### DETTAGLI DELL'ESERCIZIO
Puoi ricopiare parola per parola tutte le righe qui sotto, tralasciando le immagini?

### MATERIALE FORNITO

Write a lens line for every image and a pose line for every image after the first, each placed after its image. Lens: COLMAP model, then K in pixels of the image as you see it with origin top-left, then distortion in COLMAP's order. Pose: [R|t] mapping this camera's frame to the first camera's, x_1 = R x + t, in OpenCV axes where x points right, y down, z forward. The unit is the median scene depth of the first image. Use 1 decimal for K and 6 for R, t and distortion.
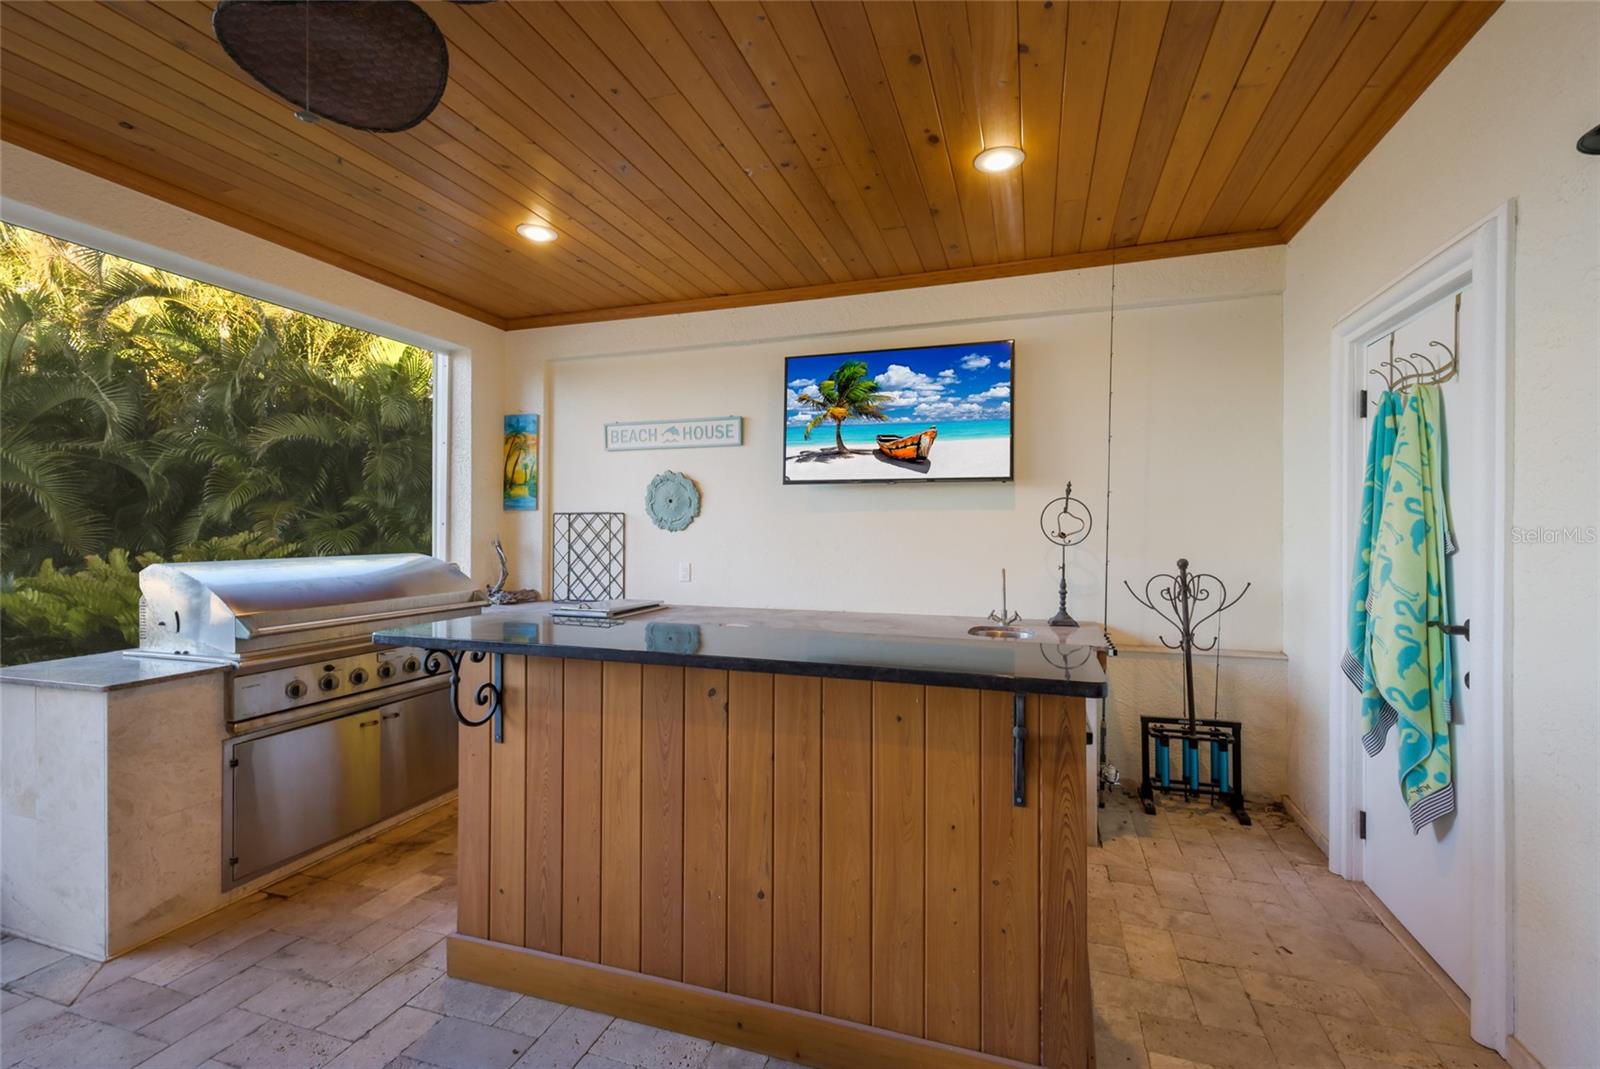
lens RADIAL K [[698.0, 0, 806.7], [0, 698.0, 525.0], [0, 0, 1]] dist [0.001908, 0.001904]
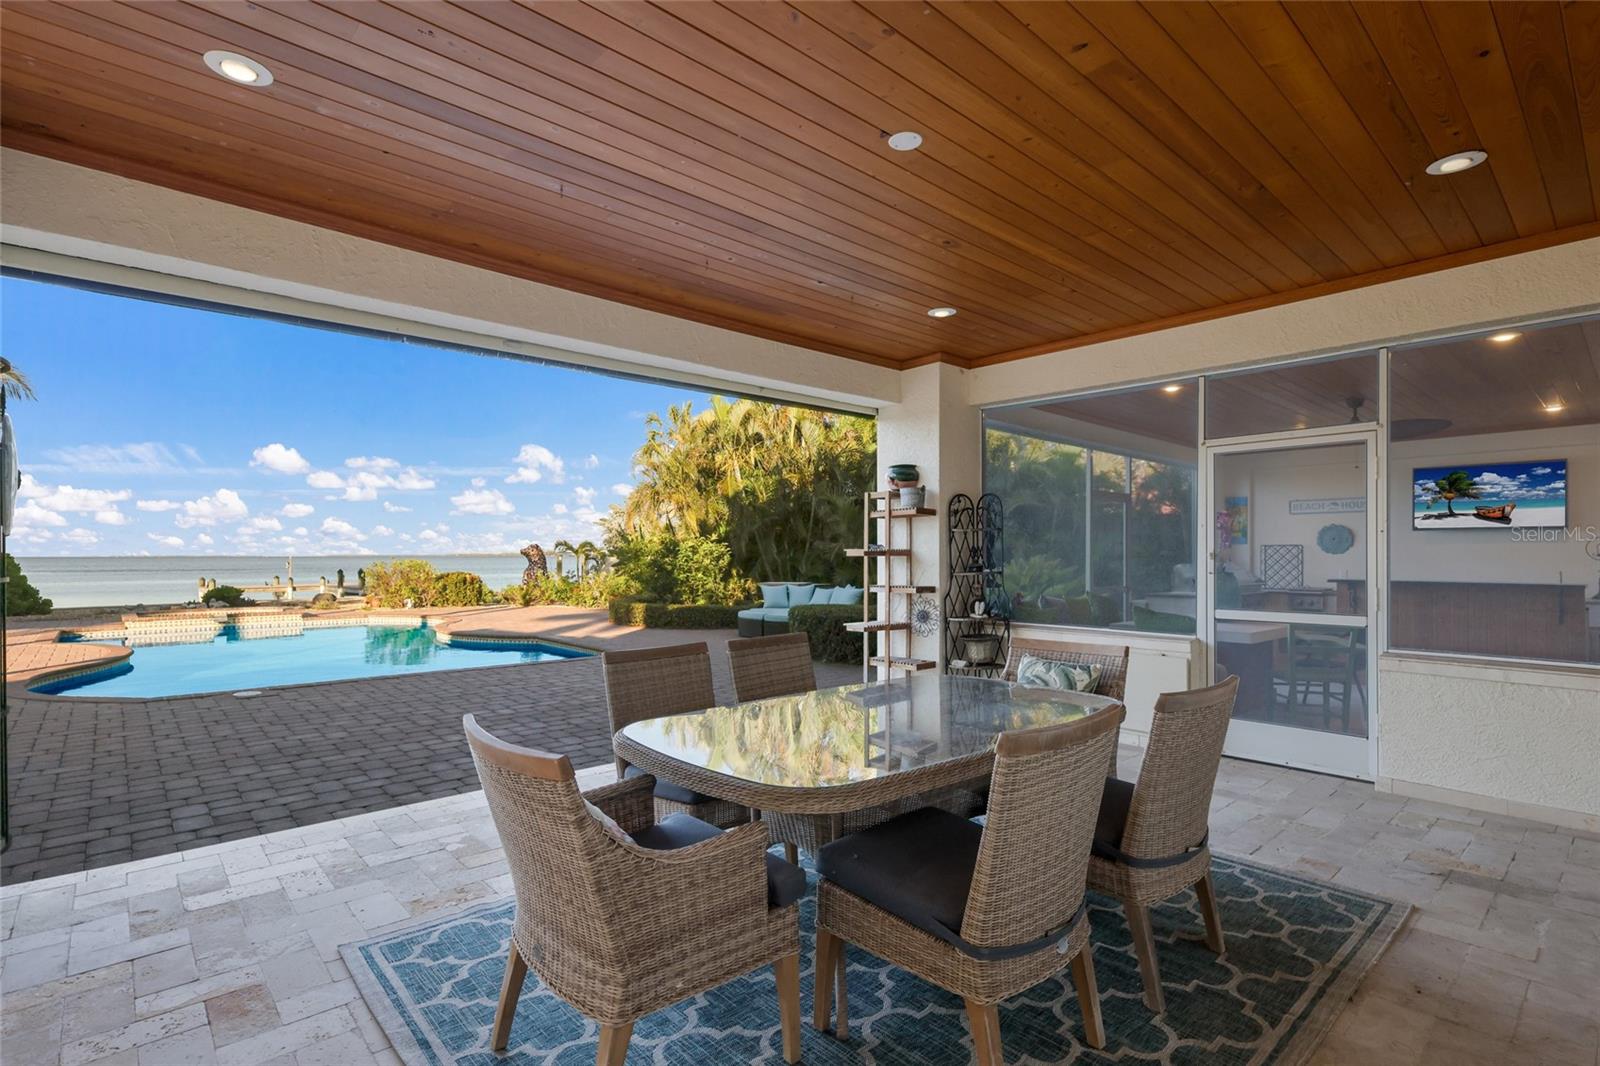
lens RADIAL K [[771.7, 0, 776.6], [0, 771.7, 537.9], [0, 0, 1]] dist [0.005306, 0.001212]
pose [[0.856951, -0.013269, -0.515227, -0.481424], [0.004170, 0.999814, -0.018813, -0.002370], [0.515381, 0.013973, 0.856847, -1.992009]]
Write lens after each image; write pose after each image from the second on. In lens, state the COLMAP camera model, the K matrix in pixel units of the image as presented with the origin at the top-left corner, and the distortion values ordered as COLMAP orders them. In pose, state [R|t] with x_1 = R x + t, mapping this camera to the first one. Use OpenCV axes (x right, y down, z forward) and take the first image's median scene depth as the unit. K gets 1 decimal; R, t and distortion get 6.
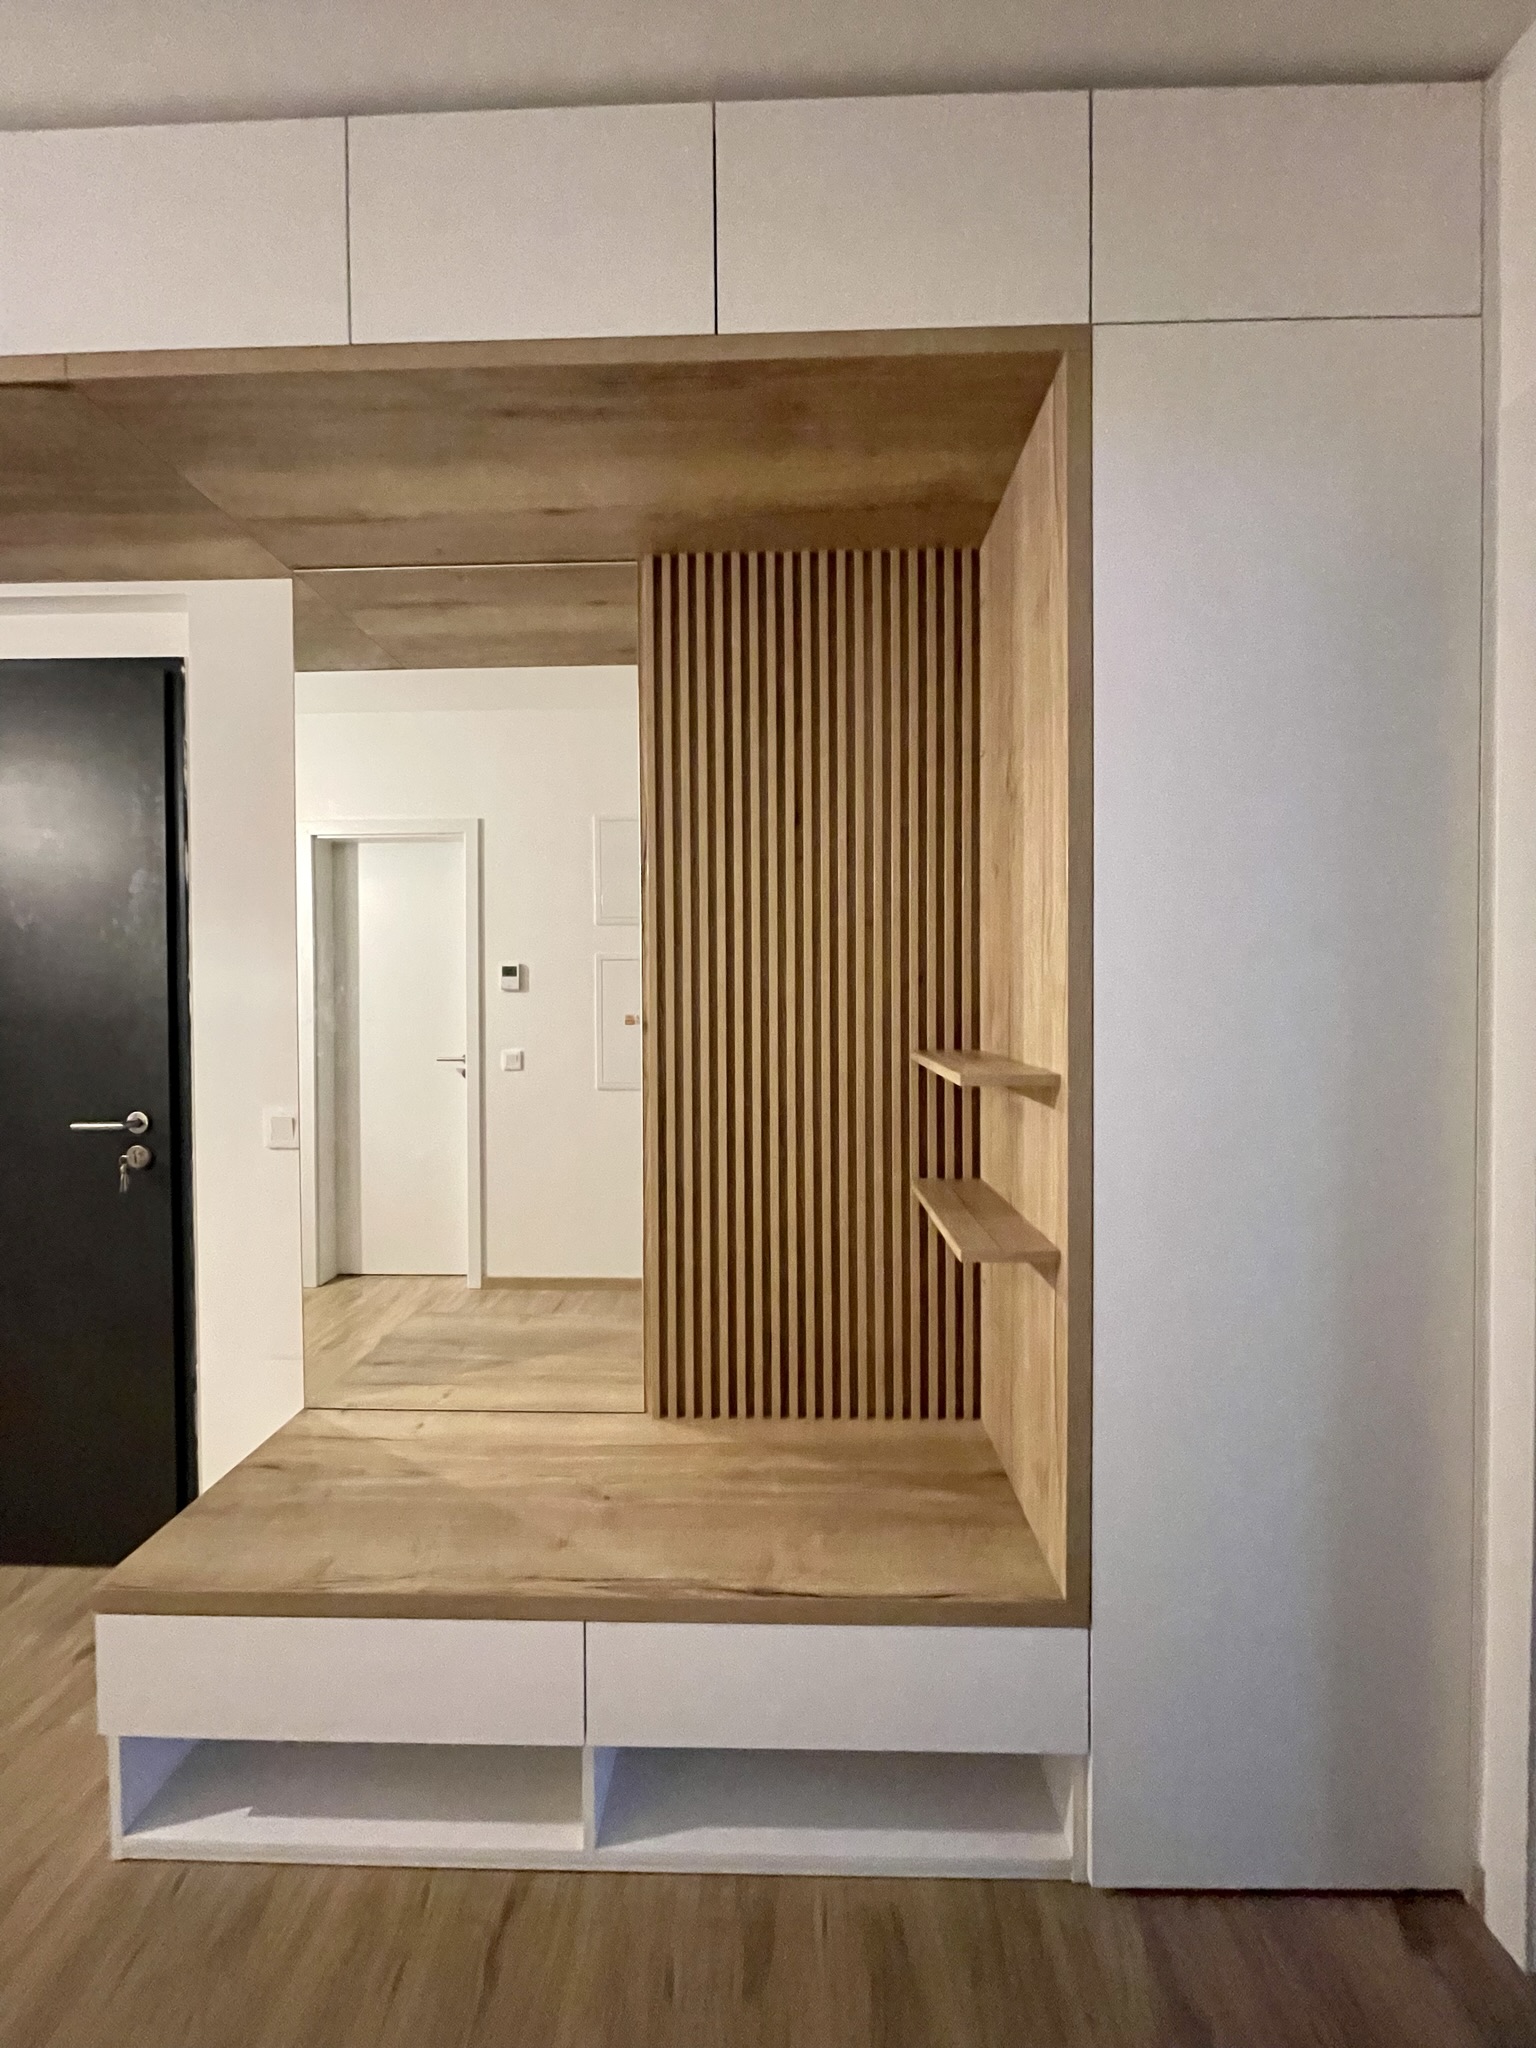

### RISULTATO DELL'ESERCIZIO
Write a lens line for every image and a pose line for every image after the first, each placed after its image. Lens: COLMAP model, then K in pixels of the image as you see it with origin top-left, then distortion in COLMAP's order. Pose: [R|t] mapping this camera's frame to the first camera's, x_1 = R x + t, in OpenCV axes where x points right, y down, z forward. The unit is the median scene depth of the first image. Use 1 decimal for K and 6 for R, t and distortion.
lens RADIAL K [[698.0, 0, 806.7], [0, 698.0, 525.0], [0, 0, 1]] dist [0.001908, 0.001904]
lens RADIAL K [[771.7, 0, 776.6], [0, 771.7, 537.9], [0, 0, 1]] dist [0.005306, 0.001212]
pose [[0.856951, -0.013269, -0.515227, -0.481424], [0.004170, 0.999814, -0.018813, -0.002370], [0.515381, 0.013973, 0.856847, -1.992009]]
Write lens after each image; write pose after each image from the second on. In lens, state the COLMAP camera model, the K matrix in pixel units of the image as presented with the origin at the top-left corner, and the distortion values ordered as COLMAP orders them. In pose, state [R|t] with x_1 = R x + t, mapping this camera to the first one. Use OpenCV axes (x right, y down, z forward) and take the first image's median scene depth as the unit. K gets 1 decimal; R, t and distortion get 6.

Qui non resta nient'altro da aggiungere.